Sohn: Where is justice in this Rossville death?

Diana Parkinson poses for a portrait on Wednesday, March 7, 2018, in Rossville, Ga., seen from outside her home and framed by the broken window through which her husband, Mark, was shot and killed by a Walker County Sheriff's deputy on the night of Jan. 1 after a family in-law made a false 911 call. Mark walked into his kitchen with a handgun in response to his barking dogs and was shot by an unseen deputy, his wife says. (Staff photo by Doug Strickland)
Diana Parkinson poses for a portrait on Wednesday, March 7, 2018, in Rossville, Ga., seen from outside her home and framed by the broken window through which her husband, Mark, was shot and killed by a Walker County Sheriff's deputy on the night of Jan. 1 after a family in-law made a false 911 call. Mark walked into his kitchen with a handgun in response to his barking dogs and was shot by an unseen deputy, his wife says. (Staff photo by Doug Strickland)
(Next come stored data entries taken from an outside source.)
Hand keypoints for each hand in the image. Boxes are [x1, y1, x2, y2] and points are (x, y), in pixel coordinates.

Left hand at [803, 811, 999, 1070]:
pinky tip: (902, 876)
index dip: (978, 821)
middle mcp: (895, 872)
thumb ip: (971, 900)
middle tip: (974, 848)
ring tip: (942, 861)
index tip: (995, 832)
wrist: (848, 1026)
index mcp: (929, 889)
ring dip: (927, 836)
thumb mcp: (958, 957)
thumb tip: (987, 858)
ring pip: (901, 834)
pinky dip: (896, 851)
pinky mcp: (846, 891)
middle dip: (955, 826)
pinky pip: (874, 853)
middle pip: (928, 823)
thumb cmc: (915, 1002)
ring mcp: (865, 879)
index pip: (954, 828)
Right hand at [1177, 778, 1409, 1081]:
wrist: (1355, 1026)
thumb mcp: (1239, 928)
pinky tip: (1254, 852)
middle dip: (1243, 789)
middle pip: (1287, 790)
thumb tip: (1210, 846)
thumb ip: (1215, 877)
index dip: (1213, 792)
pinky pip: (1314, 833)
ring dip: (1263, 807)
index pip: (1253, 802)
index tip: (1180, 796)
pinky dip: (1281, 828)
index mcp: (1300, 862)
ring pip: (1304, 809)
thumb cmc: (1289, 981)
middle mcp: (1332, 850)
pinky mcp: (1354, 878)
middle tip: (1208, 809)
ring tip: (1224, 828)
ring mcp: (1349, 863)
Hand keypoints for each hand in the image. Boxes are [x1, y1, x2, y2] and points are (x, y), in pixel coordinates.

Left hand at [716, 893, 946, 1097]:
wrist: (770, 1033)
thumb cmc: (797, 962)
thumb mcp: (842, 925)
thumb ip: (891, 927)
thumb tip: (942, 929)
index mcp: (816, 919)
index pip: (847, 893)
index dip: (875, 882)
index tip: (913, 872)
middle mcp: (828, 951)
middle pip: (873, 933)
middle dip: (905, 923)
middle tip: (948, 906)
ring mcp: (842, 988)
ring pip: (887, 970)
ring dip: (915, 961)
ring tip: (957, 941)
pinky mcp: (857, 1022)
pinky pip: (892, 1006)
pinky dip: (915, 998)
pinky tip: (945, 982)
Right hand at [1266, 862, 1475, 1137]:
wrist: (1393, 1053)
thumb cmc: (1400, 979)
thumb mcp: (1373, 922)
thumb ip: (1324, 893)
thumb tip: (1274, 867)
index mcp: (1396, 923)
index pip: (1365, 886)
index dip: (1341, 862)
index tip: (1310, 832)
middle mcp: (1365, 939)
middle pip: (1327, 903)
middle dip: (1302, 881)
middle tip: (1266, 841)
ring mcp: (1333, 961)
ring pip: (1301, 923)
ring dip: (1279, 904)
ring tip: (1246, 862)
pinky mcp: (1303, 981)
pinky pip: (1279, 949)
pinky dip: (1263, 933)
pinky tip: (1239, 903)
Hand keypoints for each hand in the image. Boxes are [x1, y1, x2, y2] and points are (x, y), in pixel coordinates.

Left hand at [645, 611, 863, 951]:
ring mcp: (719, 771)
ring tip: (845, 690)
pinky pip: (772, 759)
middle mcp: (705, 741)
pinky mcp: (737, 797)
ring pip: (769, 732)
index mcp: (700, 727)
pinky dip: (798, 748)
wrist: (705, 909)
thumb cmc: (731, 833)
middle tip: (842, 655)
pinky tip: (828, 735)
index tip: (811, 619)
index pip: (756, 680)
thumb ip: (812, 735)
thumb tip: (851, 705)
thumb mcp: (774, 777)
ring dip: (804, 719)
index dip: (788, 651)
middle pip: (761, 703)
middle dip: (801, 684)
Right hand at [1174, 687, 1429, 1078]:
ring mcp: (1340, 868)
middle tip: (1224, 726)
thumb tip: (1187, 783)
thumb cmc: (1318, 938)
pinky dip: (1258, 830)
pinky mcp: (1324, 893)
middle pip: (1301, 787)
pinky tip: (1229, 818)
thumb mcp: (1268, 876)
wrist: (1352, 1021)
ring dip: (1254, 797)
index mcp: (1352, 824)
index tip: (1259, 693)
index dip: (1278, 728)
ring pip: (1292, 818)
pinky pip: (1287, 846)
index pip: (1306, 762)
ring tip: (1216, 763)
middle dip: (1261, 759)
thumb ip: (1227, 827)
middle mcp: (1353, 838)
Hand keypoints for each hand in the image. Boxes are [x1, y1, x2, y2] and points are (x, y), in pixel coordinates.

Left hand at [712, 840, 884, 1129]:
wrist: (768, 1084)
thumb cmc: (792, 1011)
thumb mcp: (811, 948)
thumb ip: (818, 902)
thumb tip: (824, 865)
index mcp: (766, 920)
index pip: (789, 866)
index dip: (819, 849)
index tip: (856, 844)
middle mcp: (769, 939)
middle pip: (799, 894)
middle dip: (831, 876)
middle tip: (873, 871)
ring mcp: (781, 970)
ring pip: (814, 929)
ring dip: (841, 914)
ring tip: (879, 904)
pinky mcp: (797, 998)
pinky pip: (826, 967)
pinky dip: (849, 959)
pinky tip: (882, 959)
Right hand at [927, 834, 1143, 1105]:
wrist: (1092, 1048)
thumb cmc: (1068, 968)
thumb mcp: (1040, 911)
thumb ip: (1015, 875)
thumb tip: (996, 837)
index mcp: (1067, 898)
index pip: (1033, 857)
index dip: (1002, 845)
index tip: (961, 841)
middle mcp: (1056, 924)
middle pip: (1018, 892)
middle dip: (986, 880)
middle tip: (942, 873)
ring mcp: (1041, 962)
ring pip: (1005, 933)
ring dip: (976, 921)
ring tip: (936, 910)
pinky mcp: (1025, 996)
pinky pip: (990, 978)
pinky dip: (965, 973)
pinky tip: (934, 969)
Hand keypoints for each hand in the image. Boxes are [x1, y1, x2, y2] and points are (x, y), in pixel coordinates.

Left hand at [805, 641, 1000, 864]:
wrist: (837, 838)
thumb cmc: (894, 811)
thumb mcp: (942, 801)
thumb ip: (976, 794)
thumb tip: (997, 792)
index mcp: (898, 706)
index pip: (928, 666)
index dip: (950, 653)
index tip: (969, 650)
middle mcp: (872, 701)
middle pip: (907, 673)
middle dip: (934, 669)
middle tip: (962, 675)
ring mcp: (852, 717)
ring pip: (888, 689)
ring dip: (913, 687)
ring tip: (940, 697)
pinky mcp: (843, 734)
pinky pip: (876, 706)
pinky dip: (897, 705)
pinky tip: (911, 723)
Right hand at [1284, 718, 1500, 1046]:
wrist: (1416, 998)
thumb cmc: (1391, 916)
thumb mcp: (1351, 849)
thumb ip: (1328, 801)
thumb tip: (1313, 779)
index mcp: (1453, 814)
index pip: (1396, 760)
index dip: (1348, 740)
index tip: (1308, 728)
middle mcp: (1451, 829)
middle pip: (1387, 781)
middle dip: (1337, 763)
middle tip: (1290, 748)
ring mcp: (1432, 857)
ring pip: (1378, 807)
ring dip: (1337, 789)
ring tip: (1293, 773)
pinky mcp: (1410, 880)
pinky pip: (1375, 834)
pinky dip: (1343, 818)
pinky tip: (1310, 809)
There would seem to be no rational explanation for why neither law enforcement nor the family of a man fatally shot by police in his own Rossville, Ga., home was notified to be in court recently when charges were dismissed against the 66-year-old woman who made a false report to 911 - bringing the police to the innocent man's home in first place.

Police say Dorothy Marie Gass lied to a 911 dispatcher at 2:52 a.m. on Jan. 1, telling the dispatcher that her daughter-in-law, Amy Gass, had threatened to kill her children and herself. When Walker County Sheriff's deputies responded to a home in Rossville where Amy was living with her parents, they shot and killed Amy Gass' father, Mark Parkinson, who had walked into his kitchen with a handgun to see why his dogs were barking in the middle of the night

Seeing the gun, Deputy John Chandler shot through the window from the porch and killed the retired hospice nurse. (The officer has not been charged, and Lookout Mountain Judicial Circuit District Attorney Herbert "Buzz" Franklin will ask a grand jury on Sept. 4 to consider the facts of the shooting and decide Chandler's fate.)

At the time of the call, Amy Gass was in the middle of a custody battle with Dorothy Gass' son, Stephen. According to Dorothy Gass' arrest warrant affidavit, she told 911 she had just received a threatening call from Amy Gass, but the GBI, which is investigating the police shooting, said phone records show Amy Gass did not call Dorothy Gass that morning.

Diana Parkinson, Mark Parkinson's widow, learned about the dismissal last week when she met with Franklin. Her attorney, Jason Thompson, said Franklin appeared "embarrassed."

Likewise, there would seem to be no rational explanation for why the judge who dismissed Dorothy Gass' misdemeanor charge, along with the State Court Solicitor Pat Clements who would have prosecuted Dorothy Gass, claimed not to know the case involved a police-involved fatality.

Mullinax told Times Free Press reporter Tyler Jett on Friday: "I do hundreds of cases. That name doesn't ring a bell. I don't know anything about it." And Clements, incredulously, said to Jett: "A man ended up dead?"

Diana Parkinson's attorney aptly labeled the comments malarkey.

"That's a small county," Thompson said. "I have friends across the state who know about this case. For them to say, 'What's that? I don't know what that is.' That's a load of crap."

It would seem so. All of Walker County's population is less than 69,000 - about one sixth that of Hamilton County. This case - a false call to 911 that led to a police shooting in any size community - would be a top-of-the-mind case to a competent law enforcement agency and the personnel of the county's lower courts where the case was to be heard.

The Parkinsons are entitled to justice, not incompetence.